I am currently trying to use Reinforcement Learning to Optimize some parameters in a simulation software.
Therefore I build a custom environment to do these simulation. Currently I am having a lot of trouble getting decent results.
For explanation, what I want to do:
Optimize a couple of values (one or two) for different boundary conditions. The boundary conditions are completely independent of each other and there are no real timesteps.
What I am currently doing:
I define the limits of my boundary conditions (=BC) in the environment. There the BC get initialized randomly. The agent then predicts an action according to these BC and I do a step in my environment. According to the Action, the Simulation calculates the output and a reward is calculated from that (Just a linear function, which is the abs of the distance from the desired output).
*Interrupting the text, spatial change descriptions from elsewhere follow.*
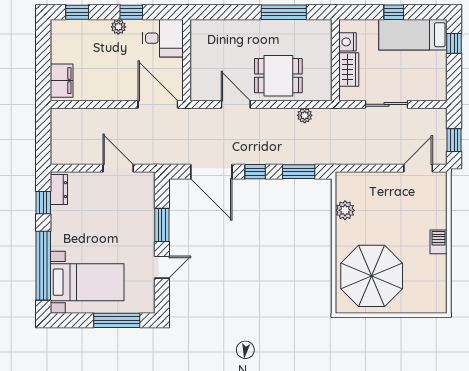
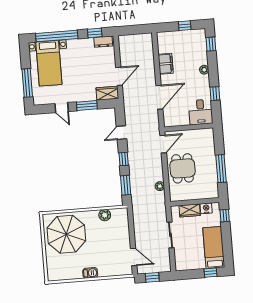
window: (131, 12) -> (215, 94), moved
window: (394, 12) -> (225, 216), moved
desk: (163, 38) -> (201, 112), moved
window: (43, 53) -> (185, 26), added
wall: (187, 60) -> (189, 127), moved
filing cabinet: (62, 81) -> (166, 64), moved, turned -90
door: (211, 172) -> (121, 133), width x0.53
wardrobe: (144, 190) -> (107, 93), added

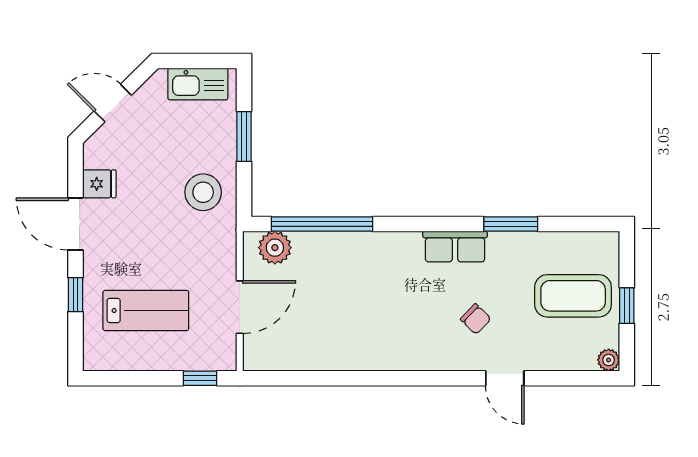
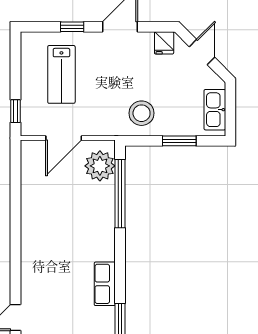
fridge: (99, 184) -> (164, 43), moved
plant: (275, 248) -> (100, 166), width x1.36, depth x1.36
door: (240, 307) -> (64, 138), hinge flipped
chair: (476, 319) -> (56, 298), removed

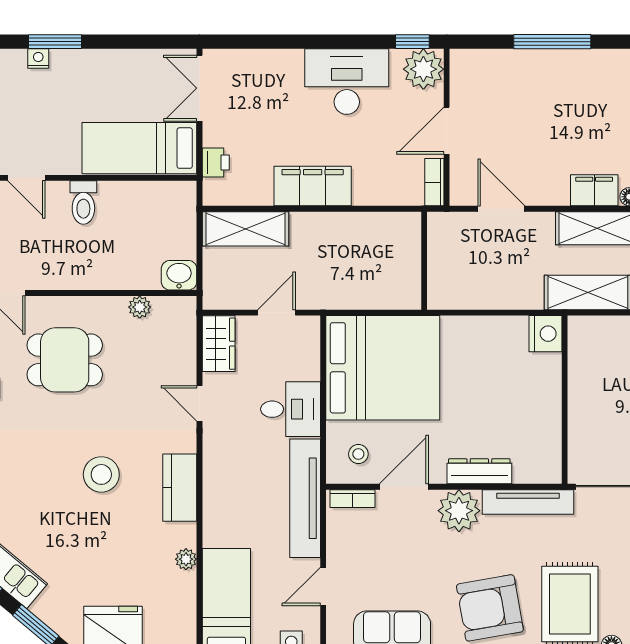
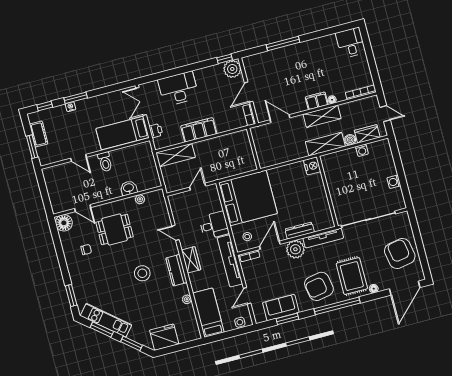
desk: (347, 82) -> (178, 89), moved
washbasin: (179, 275) -> (129, 188), moved
wardrobe: (219, 344) -> (191, 260), moved

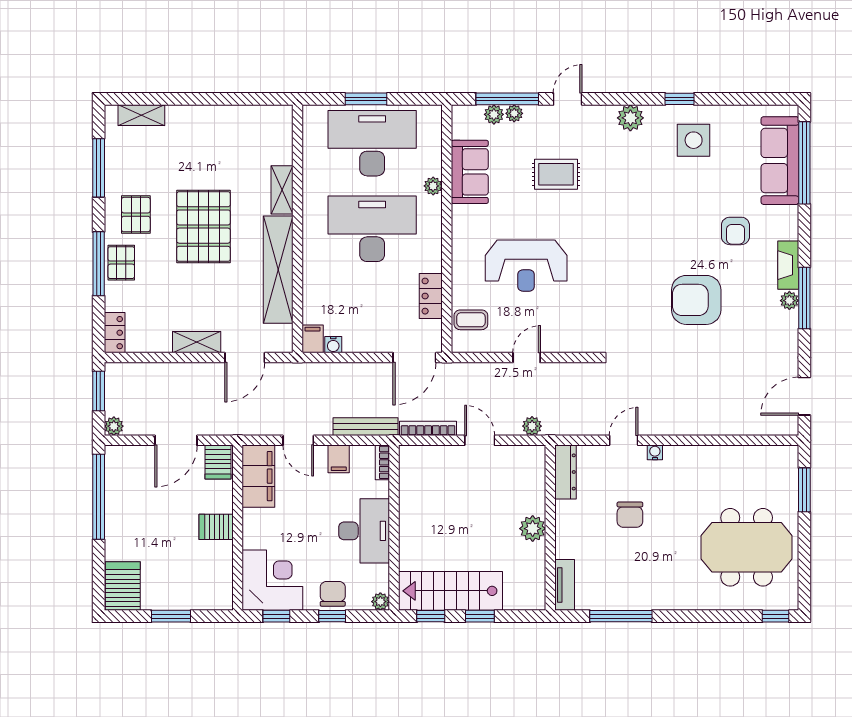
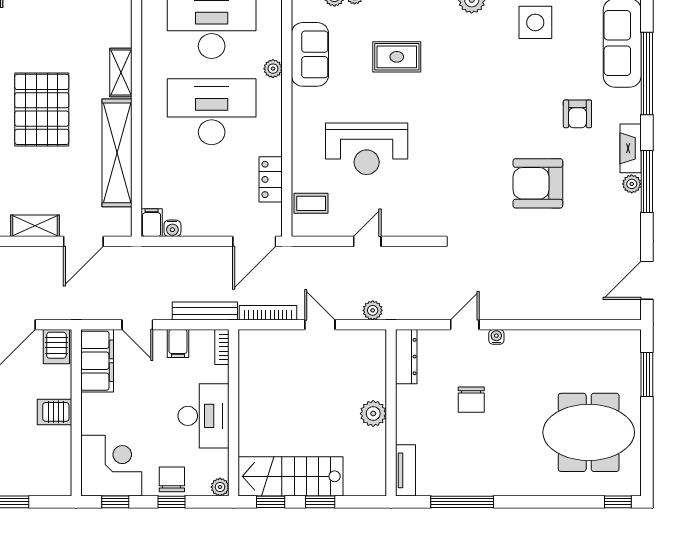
window: (804, 163) -> (647, 74), moved

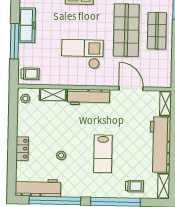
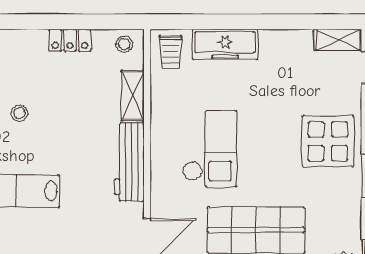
freezer: (27, 25) -> (225, 44), moved
window: (15, 41) -> (231, 22), removed
locker: (22, 149) -> (70, 40), moved

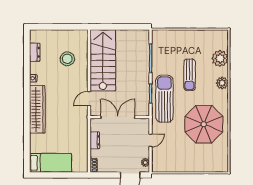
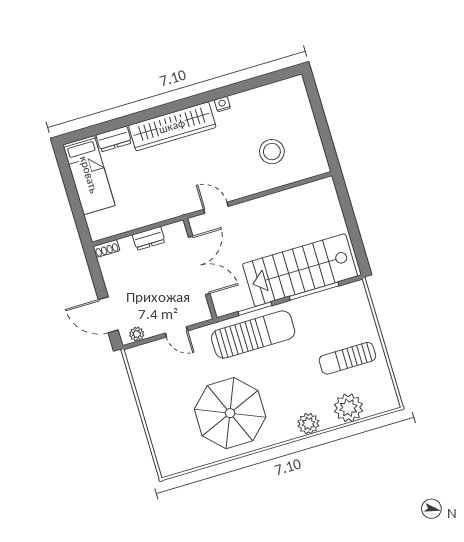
dresser: (35, 52) -> (114, 139), moved
stairs: (103, 60) -> (300, 270), moved, turned 180
sun lounger: (190, 75) -> (347, 358), moved

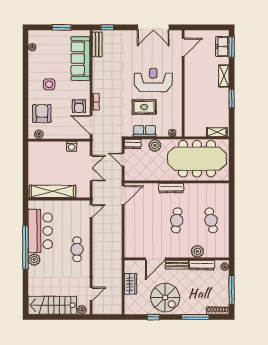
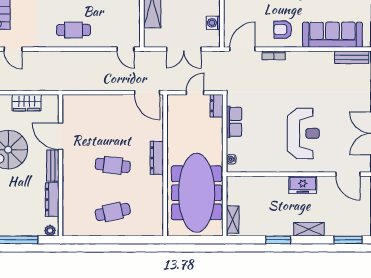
freezer: (222, 47) -> (303, 185), moved, turned 180
armchair: (79, 106) -> (283, 30), moved
rug: (144, 107) -> (267, 121), removed
plant: (155, 145) -> (214, 136), removed
plant: (197, 251) -> (71, 193), removed

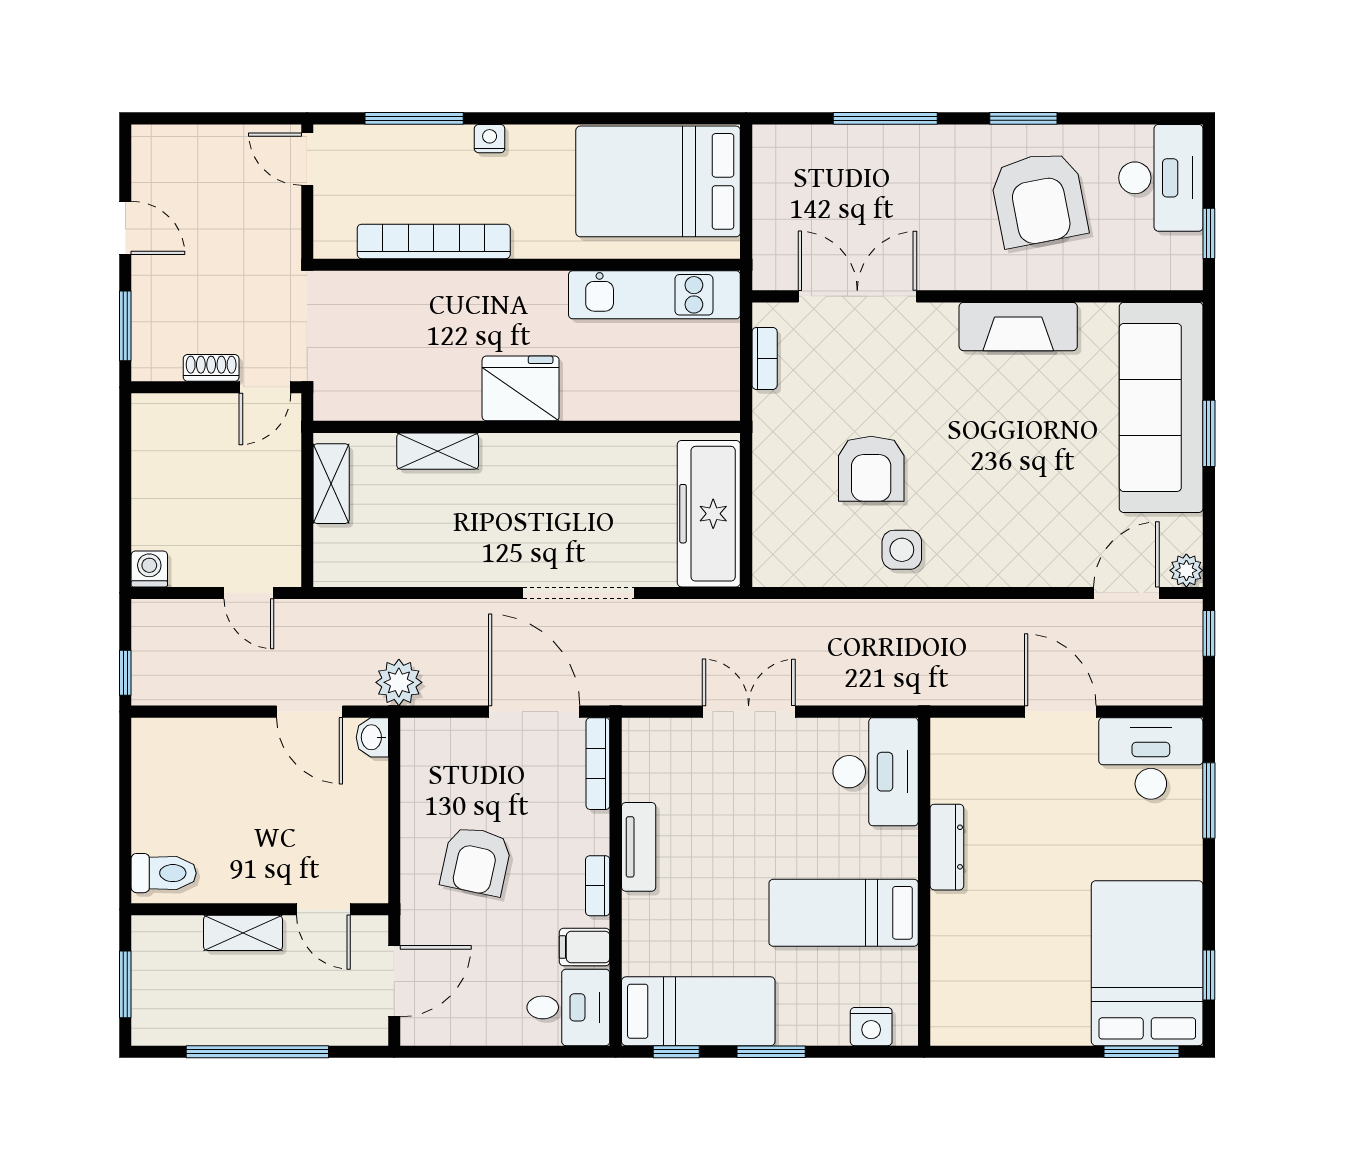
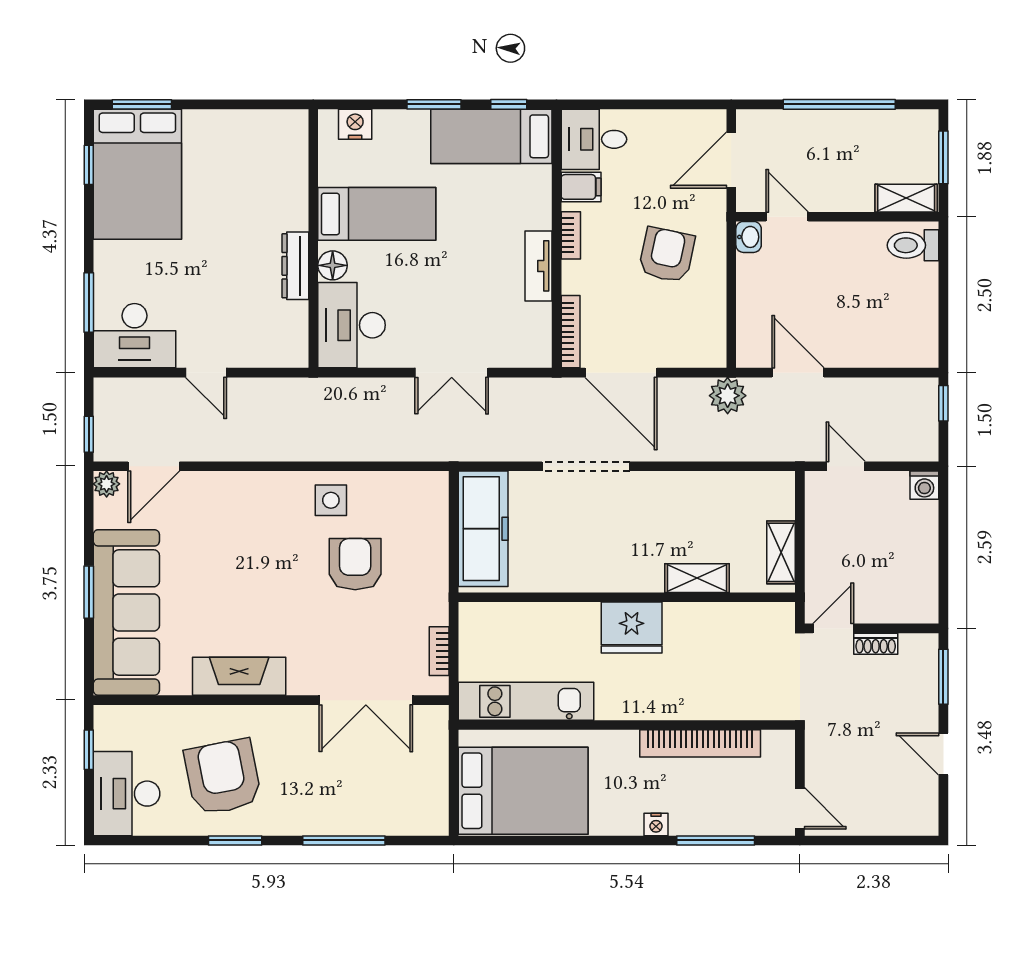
door: (1060, 712) -> (206, 373), width x0.73
washbasin: (372, 737) -> (749, 237), moved
floor lamp: (900, 848) -> (333, 265), added
shelving: (243, 933) -> (906, 198), moved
After that I set done to true and in the reset functions the BC are again initialized randomly.
However I noticed the performance is very poorly.
As a demonstration:
I want to optimize the simulation for the values [range(0, 50), range(1000, 5000)]
BC: [11.2392, 3092.9291]
Reward : 0.1
new BC: [2.1242, 1234.0212]
I am currently implementing that the BC get initilaized equidistant eg.:
BC: [0, 1000]
newBC: [10, 2000]
newBC: [20, 3000]
Are there any recommendations how to set up such a environment?
Should i set done=True after each BC?
Thanks in advance